Das Überraschendste am Sony World Photography Award ist, wie viele Bilder mit positiven Botschaften zu sehen sind. Porträts lächelnder Kinder, farbige Häuserfassaden in indischen Slums, ein Mönch in Myanmar, der im Schein einer kleinen Lampe auf einem goldenen Stuhl sitzt und meditiert. Wer erfahren will, worum es dem Fotografen geht, muss die beigefügte Texttafel lesen. In vielen Regionen Myanmars gibt es keinen elektrischen Strom. Der Mönch hat eine Solarzelle an seinem Stuhl angebracht, um nachts etwas Licht zu haben.
"Das ist, was mir so gut gefällt: Oberflächlich betrachtet, sind das einfach nur schöne Fotos, die man sich in sein Wohnzimmer hängen kann, aber wenn man ein bisschen darüber nachdenkt merkt man, in dieser Geschichte steckt viel drin. Es geht darum, Licht in eine dunkle, von der Regierung vernachlässigte Gegend zu bringen. Die Regierung hat die Region vernachlässigt. Der Fotograf hat nicht nur ein schönes Bild gemacht, er erzählt auch eine Geschichte."
Eine Besonderheit der Ausstellung ist auch, dass man die meisten der gezeigten Bilder kaufen kann. Wer ein Smartphone mit NFC-Funktion besitzt, kann es an die Texttafeln neben den betreffenden Fotos halten und erhält eine Verbindung zum Online-Shop. Dort werden die Bilder in hoher Qualität ausgedruckt und verschickt.

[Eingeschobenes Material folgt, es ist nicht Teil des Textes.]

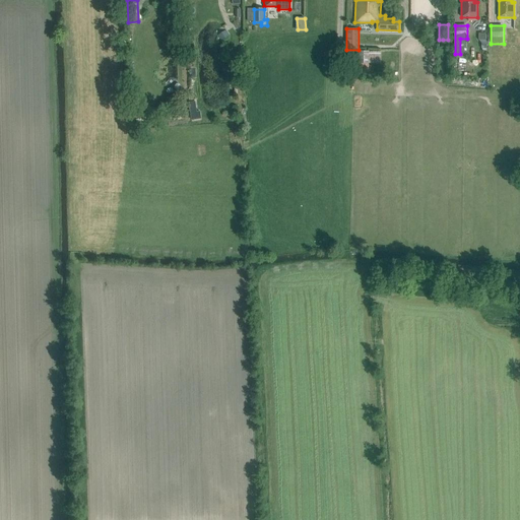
[(230,36),(225,30),(217,36),(221,42),(230,36)]
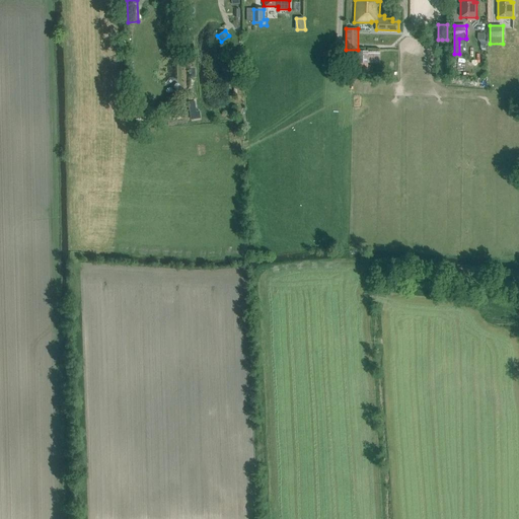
[(357,51),(346,51),(346,70),(357,70),(357,51)]
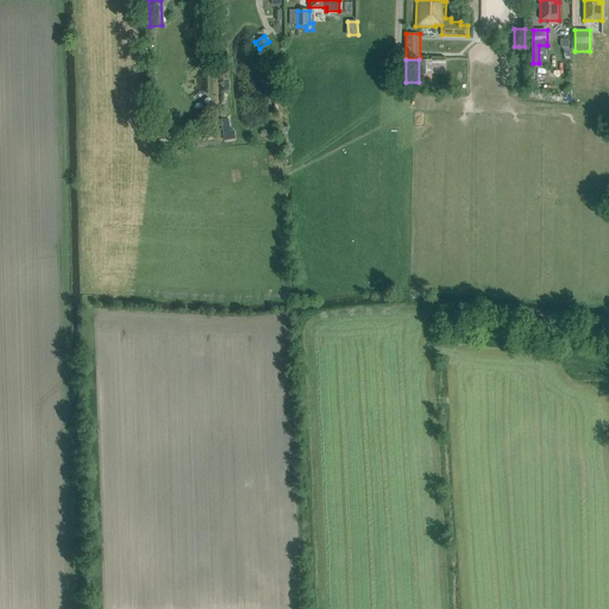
[(445,61),(422,60),(422,82),(432,82),(432,75),(445,75),(445,61)]
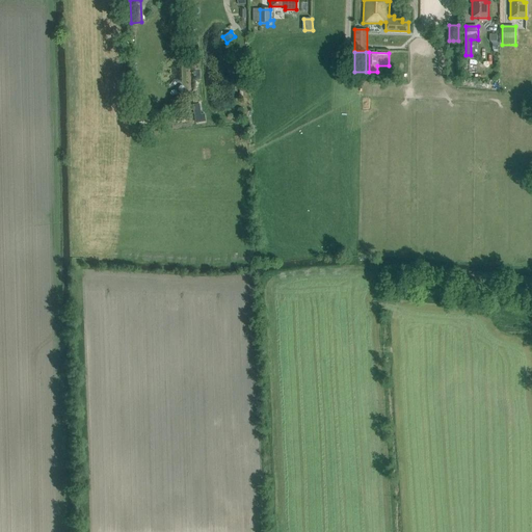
[(206,122),(205,114),(195,115),(196,124),(206,122)]
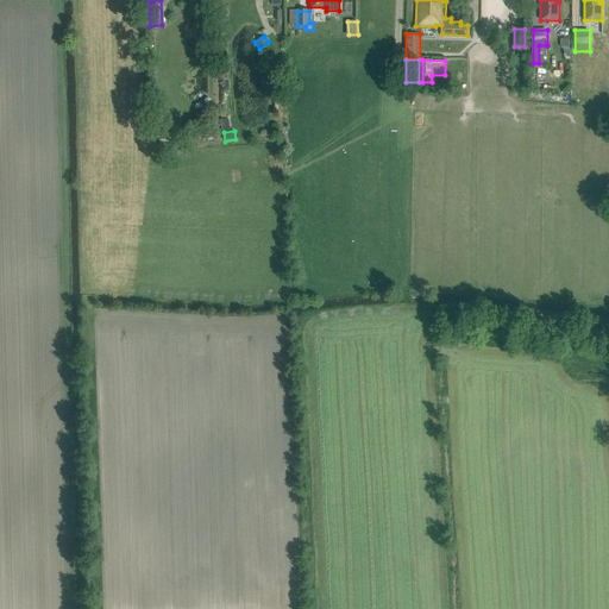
All buildings are outlined.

"Wenn man Fotos für 30 oder 40 Euro verkauft, unterscheidet sich das nicht so sehr von den Preisen, die im Laden für ein Poster verlangt werden. Doch das ändert nichts am Kunstanspruch der Fotografen. Wir verkaufen die Bilder, weil alle davon profitieren - die Künstler, die noch ganz am Anfang ihrer Karriere stehen und die Käufer, die Fotografien bekommen, die man sich ein Leben lang in die Wohnung hängen kann."